Disclosing Pro Forma Information for Business Combinations (#116)
/In this podcast episode, we discuss a new accounting standard pertaining to information reporting for business combinations. The key points made are noted below.
This episode is about the new Accounting Standards Update number 29 for 2010. It’s called Disclosure of Supplementary Pro Forma Information for Business Combinations. If you work for a public company and it does acquisitions, then keep listening.
First, for some background. Up until now, if a public company completes a business combination, it’s supposed to disclose the combined revenue and earnings results of the entities as though the transaction had occurred as of the beginning of the current annual reporting period. This is on what’s called a pro forma basis, so that means you report these combined results separately from the regular income statement, and you state that they’re pro forma results.
Also, the company may be presenting comparative financial statements, which means that it’s presenting the results of multiple periods side by side. If it’s making this kind of a presentation, then it should report pro forma results for the prior period, too, so the reader has comparable information for both the current period and the prior period.
The question is, how far back do you present pro forma information? Some companies have presented pro forma results for as far back as they have comparative information in their financial statements – which may be five years or even more, while others only do it for the immediately preceding year.
Well, this ASU comes down on the side of only adding pro forma information for just the last annual reporting period, and then only if the company is even providing comparative financial information.

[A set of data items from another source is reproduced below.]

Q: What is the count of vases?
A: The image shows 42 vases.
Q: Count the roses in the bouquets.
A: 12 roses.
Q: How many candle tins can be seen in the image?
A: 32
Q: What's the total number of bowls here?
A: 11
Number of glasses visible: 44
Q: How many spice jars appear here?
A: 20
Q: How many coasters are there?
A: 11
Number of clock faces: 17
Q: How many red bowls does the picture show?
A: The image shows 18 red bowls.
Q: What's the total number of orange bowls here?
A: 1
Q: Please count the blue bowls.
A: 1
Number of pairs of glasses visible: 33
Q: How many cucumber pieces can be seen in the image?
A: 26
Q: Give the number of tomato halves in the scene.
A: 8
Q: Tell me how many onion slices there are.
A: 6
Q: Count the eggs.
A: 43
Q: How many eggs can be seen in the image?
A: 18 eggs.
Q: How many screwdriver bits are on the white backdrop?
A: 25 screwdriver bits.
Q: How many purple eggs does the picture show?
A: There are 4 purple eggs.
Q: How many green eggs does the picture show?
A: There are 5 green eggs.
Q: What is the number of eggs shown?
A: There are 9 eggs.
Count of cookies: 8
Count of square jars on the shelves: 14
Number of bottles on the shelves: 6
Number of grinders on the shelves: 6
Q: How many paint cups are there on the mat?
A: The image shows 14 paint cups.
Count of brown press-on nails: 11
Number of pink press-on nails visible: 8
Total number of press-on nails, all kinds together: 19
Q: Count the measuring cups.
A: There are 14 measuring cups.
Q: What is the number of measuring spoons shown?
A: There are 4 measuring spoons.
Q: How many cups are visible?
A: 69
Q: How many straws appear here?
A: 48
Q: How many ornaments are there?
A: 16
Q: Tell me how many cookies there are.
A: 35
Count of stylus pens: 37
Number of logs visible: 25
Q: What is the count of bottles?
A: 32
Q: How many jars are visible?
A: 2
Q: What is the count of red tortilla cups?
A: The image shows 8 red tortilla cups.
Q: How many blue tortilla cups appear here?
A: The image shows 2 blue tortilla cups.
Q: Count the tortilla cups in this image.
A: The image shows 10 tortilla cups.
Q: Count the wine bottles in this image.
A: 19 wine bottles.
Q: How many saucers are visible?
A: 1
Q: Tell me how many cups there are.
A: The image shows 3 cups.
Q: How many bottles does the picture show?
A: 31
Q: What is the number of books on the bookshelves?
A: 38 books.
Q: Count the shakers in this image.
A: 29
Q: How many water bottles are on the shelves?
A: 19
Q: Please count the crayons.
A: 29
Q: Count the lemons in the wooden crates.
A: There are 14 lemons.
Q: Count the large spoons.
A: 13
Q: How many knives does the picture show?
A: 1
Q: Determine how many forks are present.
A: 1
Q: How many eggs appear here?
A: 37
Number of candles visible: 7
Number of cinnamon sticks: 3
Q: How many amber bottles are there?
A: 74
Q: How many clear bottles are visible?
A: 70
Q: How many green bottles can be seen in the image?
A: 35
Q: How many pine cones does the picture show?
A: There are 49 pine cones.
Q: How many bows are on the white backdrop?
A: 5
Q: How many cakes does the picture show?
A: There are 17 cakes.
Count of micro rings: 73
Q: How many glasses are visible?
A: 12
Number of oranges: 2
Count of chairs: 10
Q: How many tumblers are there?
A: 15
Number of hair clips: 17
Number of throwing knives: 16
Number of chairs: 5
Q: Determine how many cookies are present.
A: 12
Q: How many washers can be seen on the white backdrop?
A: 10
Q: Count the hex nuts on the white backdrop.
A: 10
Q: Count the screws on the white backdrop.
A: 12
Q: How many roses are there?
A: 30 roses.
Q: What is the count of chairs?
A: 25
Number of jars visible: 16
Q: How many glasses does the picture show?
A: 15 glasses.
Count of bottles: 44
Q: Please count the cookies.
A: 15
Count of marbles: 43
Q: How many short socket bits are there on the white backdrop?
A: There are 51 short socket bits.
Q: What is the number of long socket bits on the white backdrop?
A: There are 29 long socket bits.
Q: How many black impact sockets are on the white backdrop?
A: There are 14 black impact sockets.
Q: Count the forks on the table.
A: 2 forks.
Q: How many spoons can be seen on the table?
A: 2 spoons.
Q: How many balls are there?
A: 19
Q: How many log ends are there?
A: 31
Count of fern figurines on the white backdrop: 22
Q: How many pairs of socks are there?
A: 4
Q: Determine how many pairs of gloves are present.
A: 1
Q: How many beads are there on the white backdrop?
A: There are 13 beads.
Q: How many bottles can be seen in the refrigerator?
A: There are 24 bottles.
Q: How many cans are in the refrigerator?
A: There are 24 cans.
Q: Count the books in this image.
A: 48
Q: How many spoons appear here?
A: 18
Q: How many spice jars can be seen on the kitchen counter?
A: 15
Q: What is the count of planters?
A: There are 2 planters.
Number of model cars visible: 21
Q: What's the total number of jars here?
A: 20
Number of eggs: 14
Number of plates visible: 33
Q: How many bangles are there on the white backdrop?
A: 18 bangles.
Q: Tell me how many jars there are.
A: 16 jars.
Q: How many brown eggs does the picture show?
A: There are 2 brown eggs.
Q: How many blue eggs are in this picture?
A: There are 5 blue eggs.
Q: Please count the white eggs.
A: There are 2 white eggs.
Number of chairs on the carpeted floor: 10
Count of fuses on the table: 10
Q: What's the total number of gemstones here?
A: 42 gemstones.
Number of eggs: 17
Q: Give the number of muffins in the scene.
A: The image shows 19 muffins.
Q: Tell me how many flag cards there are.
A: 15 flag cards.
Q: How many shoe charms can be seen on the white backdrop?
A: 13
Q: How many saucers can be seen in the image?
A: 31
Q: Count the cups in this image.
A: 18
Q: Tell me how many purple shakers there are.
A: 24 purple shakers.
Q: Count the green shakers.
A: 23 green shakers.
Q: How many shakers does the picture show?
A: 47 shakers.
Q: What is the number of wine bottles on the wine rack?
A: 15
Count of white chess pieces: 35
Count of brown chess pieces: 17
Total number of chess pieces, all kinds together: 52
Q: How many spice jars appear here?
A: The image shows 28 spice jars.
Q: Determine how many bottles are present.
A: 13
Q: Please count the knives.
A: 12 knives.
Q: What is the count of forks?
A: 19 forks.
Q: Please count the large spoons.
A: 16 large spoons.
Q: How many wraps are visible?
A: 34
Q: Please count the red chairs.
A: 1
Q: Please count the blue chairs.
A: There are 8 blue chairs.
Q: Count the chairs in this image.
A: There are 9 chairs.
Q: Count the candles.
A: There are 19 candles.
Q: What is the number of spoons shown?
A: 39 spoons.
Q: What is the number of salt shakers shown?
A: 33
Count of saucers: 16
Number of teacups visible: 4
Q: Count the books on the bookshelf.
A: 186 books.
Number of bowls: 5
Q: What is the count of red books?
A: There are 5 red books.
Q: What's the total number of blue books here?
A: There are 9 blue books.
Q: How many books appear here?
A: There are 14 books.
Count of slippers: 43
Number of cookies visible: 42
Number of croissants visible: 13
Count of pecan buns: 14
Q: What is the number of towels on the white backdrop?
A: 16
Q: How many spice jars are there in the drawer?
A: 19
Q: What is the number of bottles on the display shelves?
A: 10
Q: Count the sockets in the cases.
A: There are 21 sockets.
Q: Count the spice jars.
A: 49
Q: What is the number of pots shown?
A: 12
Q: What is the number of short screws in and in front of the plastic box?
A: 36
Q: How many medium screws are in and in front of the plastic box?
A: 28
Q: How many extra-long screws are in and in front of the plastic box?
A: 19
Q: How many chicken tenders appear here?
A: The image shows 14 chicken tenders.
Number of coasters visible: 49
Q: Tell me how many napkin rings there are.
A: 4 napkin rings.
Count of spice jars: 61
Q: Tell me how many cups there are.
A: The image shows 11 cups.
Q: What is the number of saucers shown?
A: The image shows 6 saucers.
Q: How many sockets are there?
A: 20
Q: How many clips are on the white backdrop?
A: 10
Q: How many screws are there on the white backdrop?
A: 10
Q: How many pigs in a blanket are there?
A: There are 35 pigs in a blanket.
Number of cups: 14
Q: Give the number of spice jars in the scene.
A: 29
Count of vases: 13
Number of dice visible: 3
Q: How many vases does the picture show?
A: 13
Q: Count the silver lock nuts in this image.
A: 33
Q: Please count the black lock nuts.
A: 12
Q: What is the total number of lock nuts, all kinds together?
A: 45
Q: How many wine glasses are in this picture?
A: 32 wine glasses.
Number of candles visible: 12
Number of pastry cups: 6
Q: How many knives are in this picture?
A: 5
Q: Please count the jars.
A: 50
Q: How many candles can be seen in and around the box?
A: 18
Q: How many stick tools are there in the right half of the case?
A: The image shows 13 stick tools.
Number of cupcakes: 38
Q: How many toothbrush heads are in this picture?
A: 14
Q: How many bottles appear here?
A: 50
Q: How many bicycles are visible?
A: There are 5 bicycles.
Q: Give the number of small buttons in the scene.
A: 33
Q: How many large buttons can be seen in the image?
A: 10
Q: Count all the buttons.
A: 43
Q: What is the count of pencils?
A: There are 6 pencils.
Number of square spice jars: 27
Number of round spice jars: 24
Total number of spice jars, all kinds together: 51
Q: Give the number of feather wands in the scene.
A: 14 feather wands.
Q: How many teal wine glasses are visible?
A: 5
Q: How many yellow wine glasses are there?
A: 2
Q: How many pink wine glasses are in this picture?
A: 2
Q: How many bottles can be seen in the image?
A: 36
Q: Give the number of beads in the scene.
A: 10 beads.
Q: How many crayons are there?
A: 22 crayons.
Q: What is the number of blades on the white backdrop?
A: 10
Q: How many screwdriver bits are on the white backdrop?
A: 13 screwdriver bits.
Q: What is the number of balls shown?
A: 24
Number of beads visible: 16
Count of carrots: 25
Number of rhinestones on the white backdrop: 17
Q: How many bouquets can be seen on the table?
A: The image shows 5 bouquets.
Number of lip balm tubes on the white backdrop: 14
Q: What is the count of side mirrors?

And, again, this is only for revenue and earnings. So for example, if the company completes an acquisition in the middle of 2012, it’s supposed to provide pro forma results for both entities combined as of the beginning of 2012, and – if it also provides comparative information for additional preceding years, then it only has to issue pro forma results for the combined entities for 2011.
In addition, you’re supposed to include a description of the nature and amount of material, nonrecurring pro forma adjustments that’re directly attributable to the business combination.
Why do this? Well, the second part about new requirements are easy enough. These’re new disclosures, so obviously the FASB thinks this improves the usefulness of the total package of information that a reader of financial statements receives.
As for the first part, the FASB received a half-dozen letters about this issue, and nobody really seemed to care too much about whether you issue pro forma results for just the prior year, or for a bunch of prior years. So, this was probably a case of judging in favor of the reporting requirement that was easier to complete.
These changes should be less expensive than the current situation for those companies that were reporting pro forma results for all of the prior years listed in their comparative financial statements, since now they’re doing it just for the immediately preceding year.
If you’re with a company that was only doing it for just the immediately preceding year, then your will go up a bit, since now you have to layer on the new disclosures about material, nonrecurring adjustments.
On the whole, the core of this change was about standardizing the current disclosure practices, so it’s not really a big deal.
And a final point is that these are all changes to generally accepted accounting principles, not to international financial reporting standards. The international standards do not require pro forma disclosures, and they also don’t call for any of the extra disclosures that we just talked about.